Part XIV of the Forgiving and Reconciling Series
Let’s go back to Les Miserables. The part of the story I shared with you previously is probably the most famous part of the book that relates to forgiveness. But I want to share another part of the Les Miserables story with you now. It’s the part that takes place right before the section I shared.
Here’s what happens:
Even before Valjean reappears, Monsieur Bienvenu undertakes to forgive him. When he finds out that Valjean has stolen the silver, Bienvenu actually repents personally before God. He recognizes that he has sinned, too: he has withheld his own wealth from the poor. He realizes that God brought this to his attention through Valjean’s theft. So he repents—he receives Christ’s judgment on himself without protest, and he turns away from his sin and toward the mercy of Christ. And then he knows he must pass on to Valjean the forgiveness—the being-set-free, the setting-right, the delivery from bondage—that he himself received. Christ’s forgiveness of Bienvenu creates new space for Bienvenu himself to act toward Valjean.
But here’s the key point: Bienvenu doesn’t do this as a strategy to get Valjean to change. That’s God’s job. God’s job is to change the human heart. Bienvenu’s job—and our job—is simply to offer to others what God has given us, including (and especially) his forgiveness.
So Valjean may or may not be drawn to repent in the space Bienvenu creates; Bienvenue doesn’t know. But what’s interesting is how Bienvenu’s forgiveness of Valjean in Jesus’ name – which mirrors God’s own forgiveness – confronts Bienvenu’s maid, Madame Magloire, with the generosity of Monsieur Bienvenu’s God, who is revealed through the bishop to be a very generous God indeed.
Madame Magloire says:
“Monseigneur, the man has gone! The silver is stolen!”
While she was uttering this exclamation her eyes fell on an angle of the garden where she saw traces of an escalade. A capstone on the wall had been thrown down.

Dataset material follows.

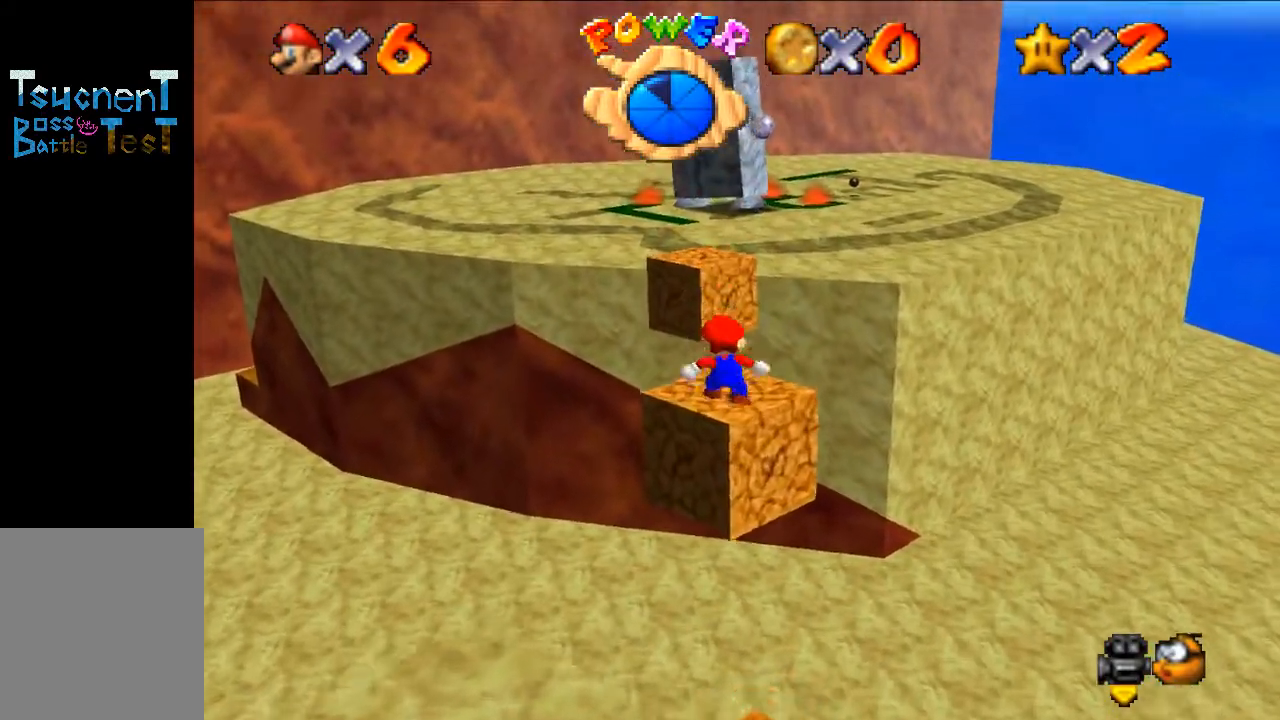
{"buttons": ["A"], "left_stick": "center", "events": [[33, "A", "down"], [300, "left_stick", "left"], [400, "left_stick", "center"]]}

“See, there is where he got out; he jumped into Cochefilet lane. The abominable fellow! He has stolen our silver!”
The Bishop was silent for a moment, then raising his serious eyes, he said mildly to Madame Magloire:
“Now first, did this silver belong to us?”
Madame Magloire did not answer; after a moment the Bishop continued:
“Madame Magloire: I have for a long time wrongfully withheld this silver; it belonged to the poor. Who was this man? A poor man evidently.”

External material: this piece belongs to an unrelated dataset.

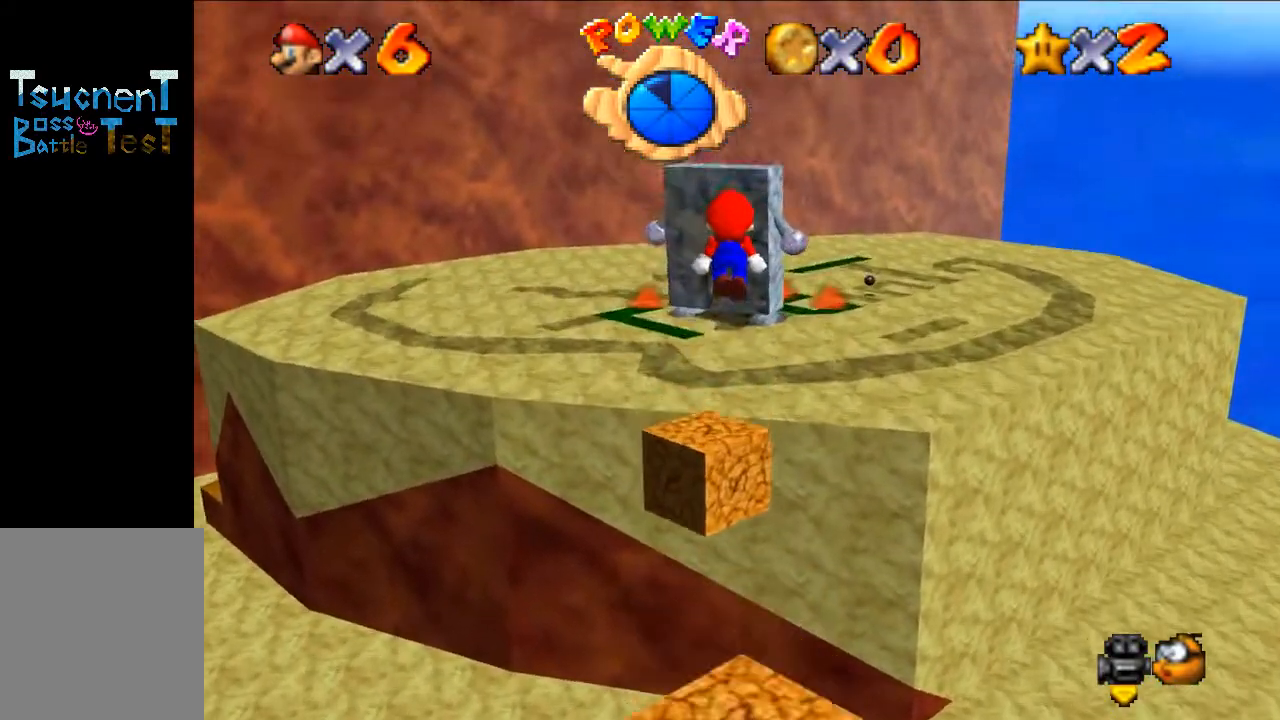
{"buttons": [], "left_stick": "up", "events": [[33, "left_stick", "up-left"], [267, "left_stick", "down-left"], [333, "left_stick", "center"], [400, "A", "up"], [500, "left_stick", "up"]]}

“Alas! Alas!” returned Madame Magloire. “It is not on my account or Mademoiselle’s; it is all the same to us. But it is on yours, Monseigneur. What is Monsieur going to eat from now?”
The Bishop looked at her with amazement:
“How so! Have we no tin plates?”
Madame Magloire shrugged her shoulders.
“Well, then, iron plates.”
Madame Magloire made an expressive gesture.
“Well,” said the Bishop, “then, wooden plates.”
Monsieur Bienvenu willingly bears within himself the penalty of Valjean’s sin, for Christ’s sake: he is willing to eat on tin plates or wooden plates. He insists that he himself is also a thief, like Valjean, because he (Bienvenu) has withheld the money from the poor, against the commands of Christ. His acceptance of Christ’s judgment and mercy colors the way he looks at Valjean. He does not judge him by just rendering a verdict—“You are a thief.” He judges him with the judgment of Christ, which means he shares with him the same release from bondage that he himself received—“You are a sinner, as am I. Just as my master bore the penalty of my sin in himself, so also he bears the penalty of your sin through me.”
There is therefore now no condemnation for those who are in Christ Jesus.
But we may feel tempted to say, “Yes, but the one who sinned against me sinned in a way I have not. He is a much worse sinner than me.” Is that so? Well then, remember that to the one whom much is given, much is expected. If you are not a worse sinner, are you an especially profitable servant? If you don’t forgive in Jesus’ name those who sin against you, you most certainly are not.
And this brings us all the way back around to the question about Jesus’ words in Luke 17:3, where Jesus says, “If your brother or sister sins against you, rebuke them; and if they repent, forgive them.” That sure sounds like repentance follows forgiveness.